Speaking of road miles, my whitetail loop had me crossing central Pennsylvania’s I-99 corridor during the rut. If you tag out early and want a low-key, hunter-friendly overnight that won’t judge the mud on your boots, drop a pin on Tryst Altoona—the page spells out late-check-in options, secure parking, and budget-minded room rates so you can crash, regroup, and be back on the road before first light.
Stuff I Liked
- The checklists are clean. Not bloated. I stopped forgetting small things, like stove fuel and spare headlamp batteries.
- The videos explain terms fast. Thermals. Draw odds. Glassing angles. No fluff.
- The state pages feel current enough. Seasons, tag notes, and little “watch out” bits, like tricky access roads after rain.
- The map pins saved me two days of guesswork. I still moved them, but it gave me a start.

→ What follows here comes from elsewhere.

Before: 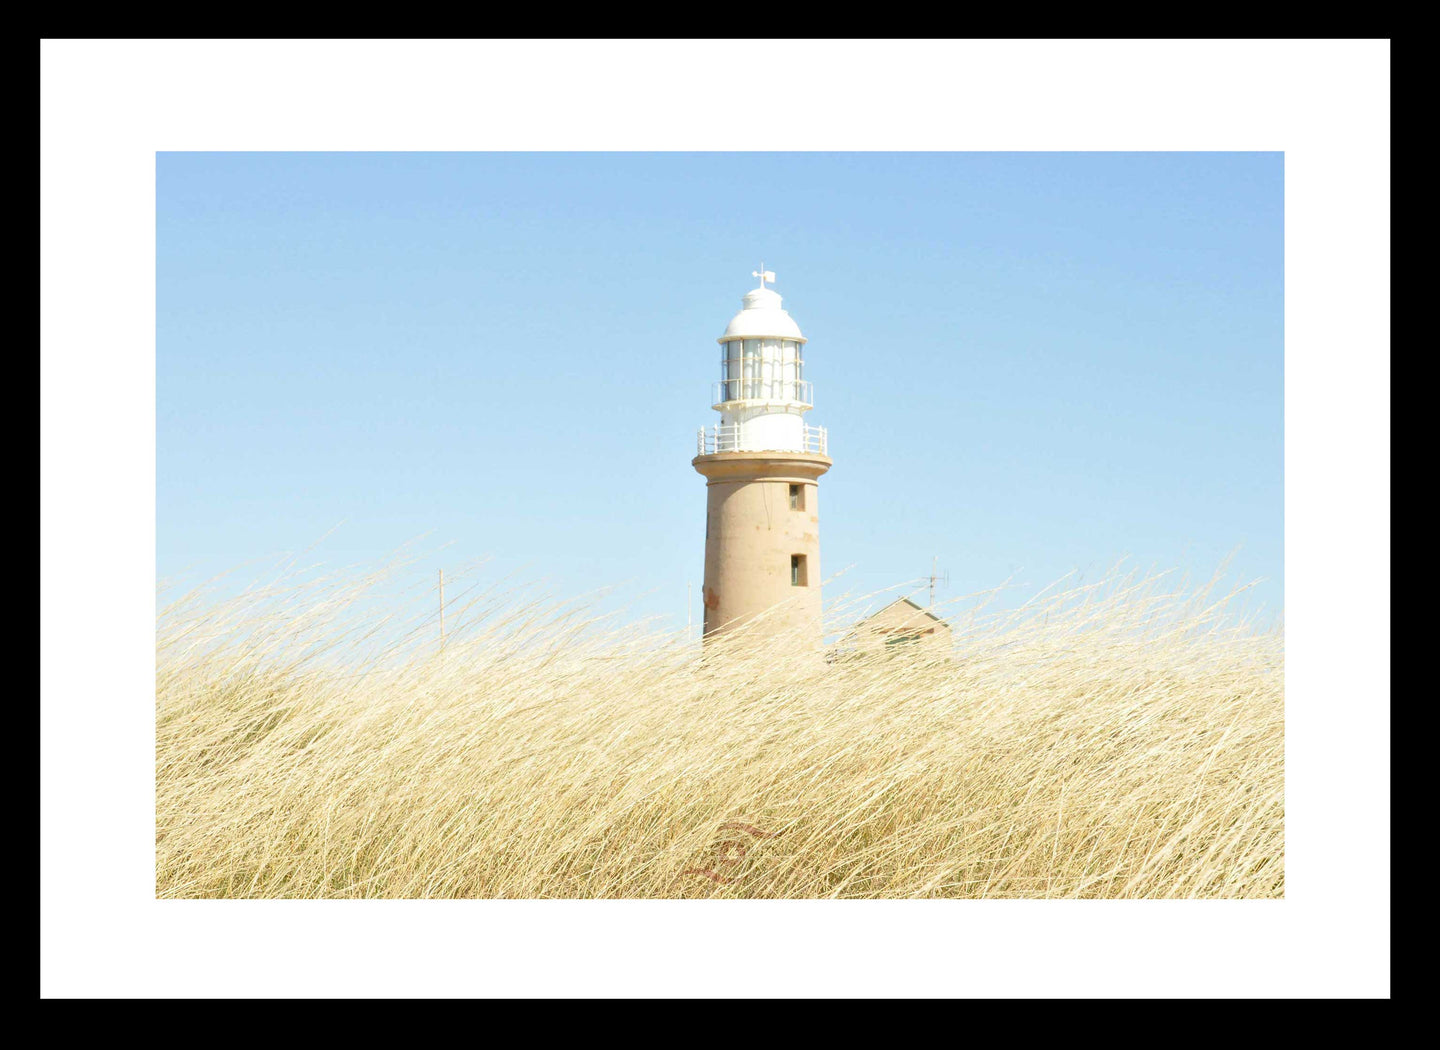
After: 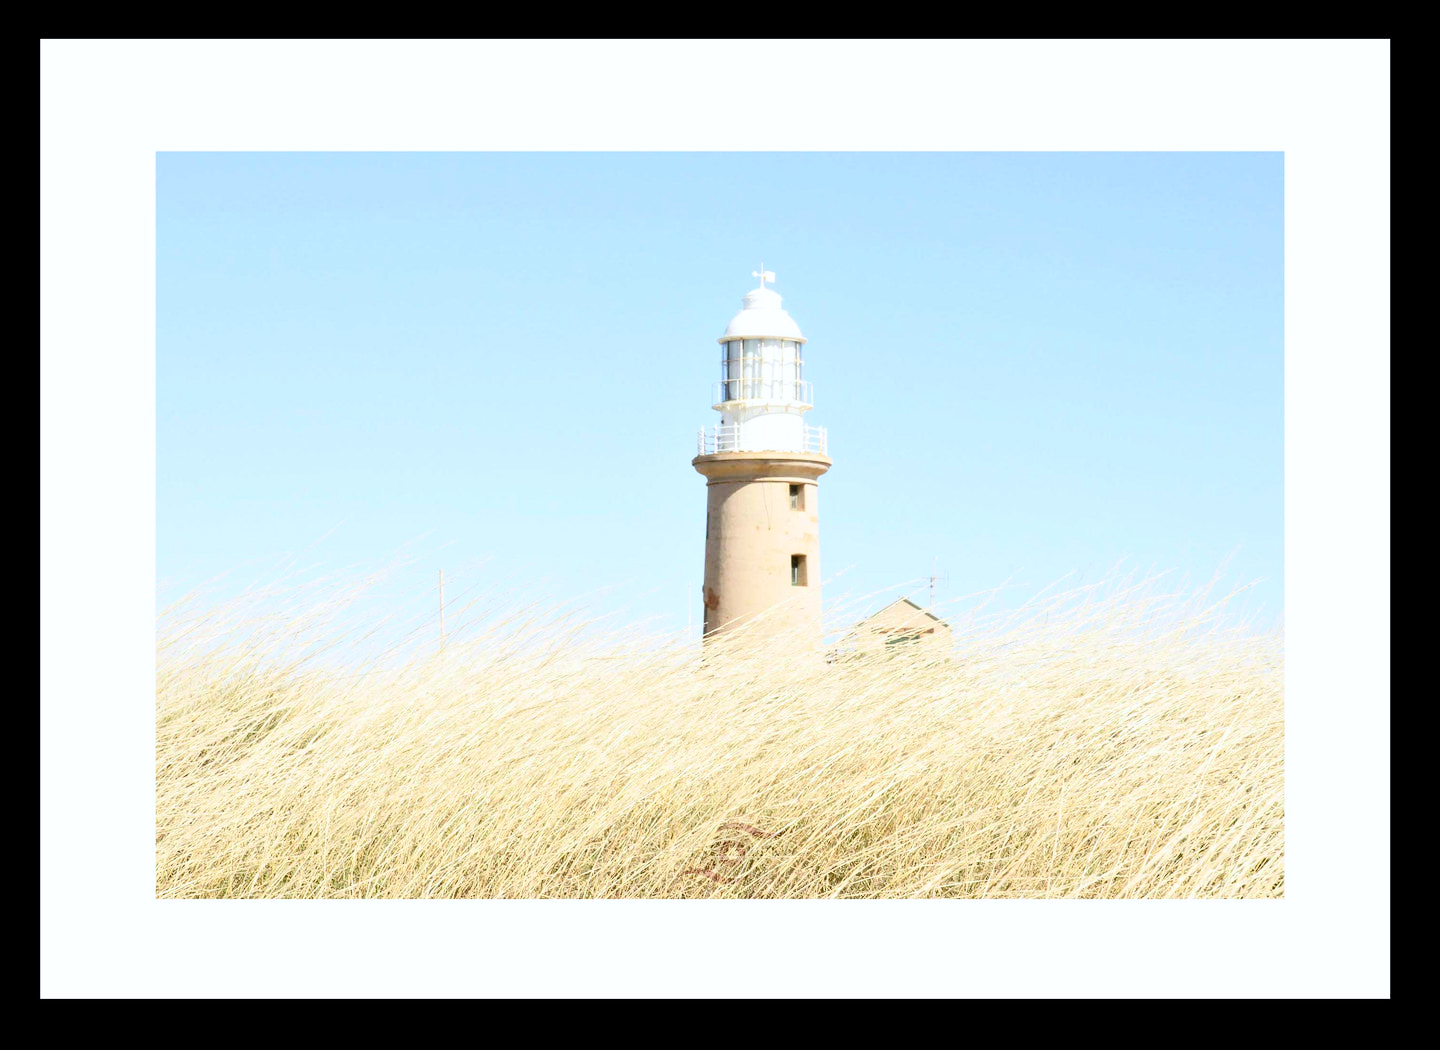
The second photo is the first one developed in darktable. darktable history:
contrast brightness saturation: contrast 0.28
white balance: red 0.984, blue 1.059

If you geek out on tactical breakdowns, case studies, and gear experiments the way I do, take a spin through Just Bang’s hunting blog—its straight-shooting articles deliver additional DIY strategies, budget gear reviews, and season-specific playbooks that can sharpen your next hunt before you ever leave the driveway.
Stuff That Bugged Me
- Offline videos stuttered on my phone. I had to re-download in town. Not fun at 5 a.m. in a gas station lot.

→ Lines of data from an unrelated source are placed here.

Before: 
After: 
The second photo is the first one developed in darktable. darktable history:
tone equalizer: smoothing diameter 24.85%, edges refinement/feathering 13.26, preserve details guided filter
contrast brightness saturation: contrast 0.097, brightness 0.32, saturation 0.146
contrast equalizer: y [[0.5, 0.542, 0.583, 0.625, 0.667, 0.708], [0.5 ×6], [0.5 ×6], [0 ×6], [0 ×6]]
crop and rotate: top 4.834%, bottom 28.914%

- Some map pins felt generic, like “north slope = elk.” True, but too broad in thick timber. I had to refine.
- A few gear recs leaned pricey. Great packs, sure. But I ran a used Kifaru frame and a Walmart cooler. It worked.
- One state draw note felt dated by a year. Not a deal breaker, but I cross-checked with the state site and goHunt.
Small Digression: Women’s Fit, Please
I’m 5’4”. Short torso. The pack fit tips helped, but I’d love more advice for small frames and lighter pull weights. Calling with a big bugle tube also gets awkward for me. A little more “small hunter” content would be gold.
What I’d Tell a Friend
- Use the plan, then trust your eyes. Fresh sign beats an old pin every time.
- Call less. Move more. The elk video says it. It’s right.
- Print the checklist. Put it in a gallon bag. Mark it with a Sharpie at camp.
- Download maps twice. Phone and GPS. Airplane mode eats less battery.
- Expect to “fail” day 1. You’re learning the land. That’s the hunt.
Real Gear I Used (that paired well)
- OnX for lines and notes; Google Earth for slope and shade.
- Vortex Diamondback 10×42. Not fancy. Clear enough.
- Phelps EZ cow call and a small bugle tube.
- A saddle setup with a simple two-step aider and lineman’s rope. Keep it tidy.
- Leukotape and a tiny blister kit — GearJunkie even calls it the "friction blister answer". Boring, but it saves trips.
Because I can’t leave well enough alone, I also pieced together a backyard watering setup to keep my veggies alive while I’m off chasing tags—yes, it actually works and it cost less than a tag refund.
If any of that gear fails mid-season, the Service Center Team can turn around repairs faster than most big-box warranty loops.
Price and Value
I paid for the year. After three hunts, I got my money’s worth. Could you piece this info from free YouTube? Some of it, sure. But here it’s organized. Less noise, more go. For a busy parent like me, that counts.
The Verdict
Do It Yourself Hunter won’t hunt for you. It will cut the noise, point you at smart spots, and keep your pack honest. I made better plans, wasted less gas, and sat better trees. I still blew stalks. I still learned the hard way. But my days felt tight, not random.
Would I renew? Yes. I already did. And I kept the tape in my kit—because sore heels don’t care how tough you act.
You going this season? Print your list. Trust the wind. And when that squirrel screams at you for no reason—smile. You’re close.